A powerful downhill runner with a remarkable ability to shed tackles and make big plays, Spence has taken the Northeast Conference (NEC) by storm this season. He rushed for 129 yards and two touchdowns against Dartmouth two weeks ago, on his way to winning NEC Rookie of the Week honors in his first college start. Spence’s breakout game turned the Pioneers’ season around—they enter Saturday’s game against the Lions fresh off a historic victory over Central Connecticut State to put them at 2-2. While Spence didn’t put up the same gaudy numbers against their in-state rival, totalling only 18 yards on 16 carries, he still figures to be a major threat to the Lions’ porous rushing defense this weekend.
“He doesn’t play like a freshman,” Columbia head coach Norries Wilson said. “He does a lot of good things.”
An outstanding athlete, Spence’s greatest gift is his mental approach to football. He has already learned many valuable lessons that take other college athletes years to master.
Pioneers’ head coach Paul Gorham emphasizes the fact that “he’s got great motivation, he doesn’t get dissuaded easily.”
Raised in Dorchester, Mass., Spence credits his grandparents for instilling in him the values that have guided him to success. One of those is faith, a source of great strength for Spence.
“I pray every night before I go to bed,” he said. “I thank God for everything, I feel like He’s blessed me with the ability to play football.”
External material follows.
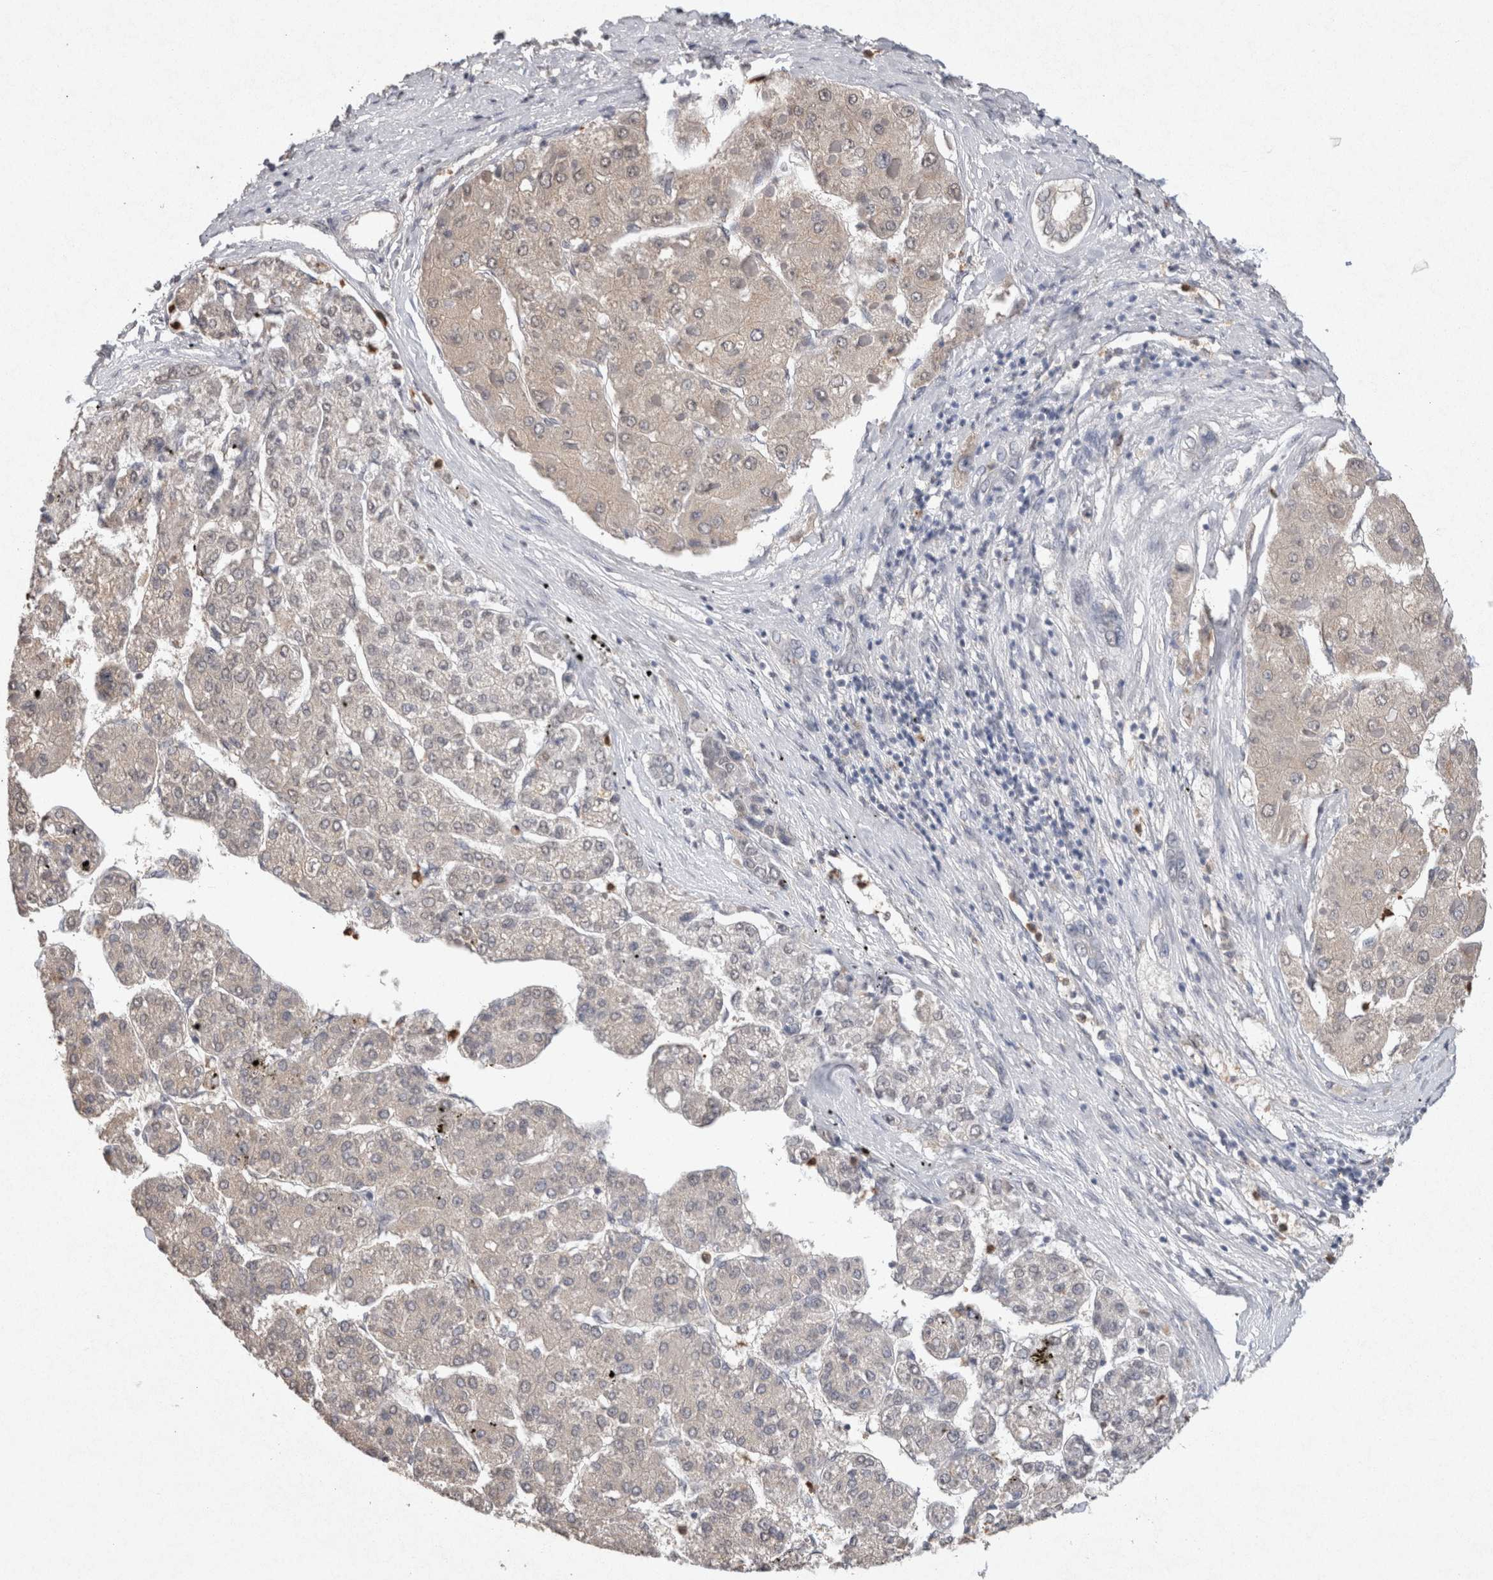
{"staining": {"intensity": "negative", "quantity": "none", "location": "none"}, "tissue": "liver cancer", "cell_type": "Tumor cells", "image_type": "cancer", "snomed": [{"axis": "morphology", "description": "Carcinoma, Hepatocellular, NOS"}, {"axis": "topography", "description": "Liver"}], "caption": "The histopathology image reveals no staining of tumor cells in hepatocellular carcinoma (liver).", "gene": "FABP7", "patient": {"sex": "female", "age": 73}}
The running back’s grandparents also taught him the resilience that is so evident in Spence’s attitude and playing style.
“My grandmother was blind, it was pretty rough back home,” Spence said. “Football was the only way out.”
Spence’s grandfather recognized that football represented a unique opportunity for his 9-year-old, 110-pound grandson. Spence credits his grandfather for being the driving force behind his career, but football wasn’t always No. 1 on his mind. “The day he passed, when I was 14, I didn’t want to play football anymore,” Spence recalls.
However, Spence persevered and went on to star in high school at Catholic Memorial, winning All-Conference and Defensive Player of the Year honors.
Entering his freshman season at Sacred Heart this fall, Spence was third on the depth chart, forced to learn a new position after being converted from a defensive lineman. Characteristically, he embraced the opportunity to step up and prove himself. After a disappointing 0-2 start and a myriad of injuries depleted the roster, Spence got his first shot as a starter in the Pioneers’ homecoming game against Dartmouth.
He did not miss the chance to prove himself.
“When you get that opportunity to step up and help your team out that’s great,” Spence said.
While many other athletes would bask in the glory of being the big man on campus, Spence downplays his personal accomplishments in favor of emphasizing the team’s success, and his humble attitude is not lost on his teammates. “The kids feed off of him, they rally around him,” Gorham said. “It’s his ball right now, if he keeps performing.”
With his combination of athletic talent and outstanding maturity, there is little doubt in the Sacred Heart locker room that he will.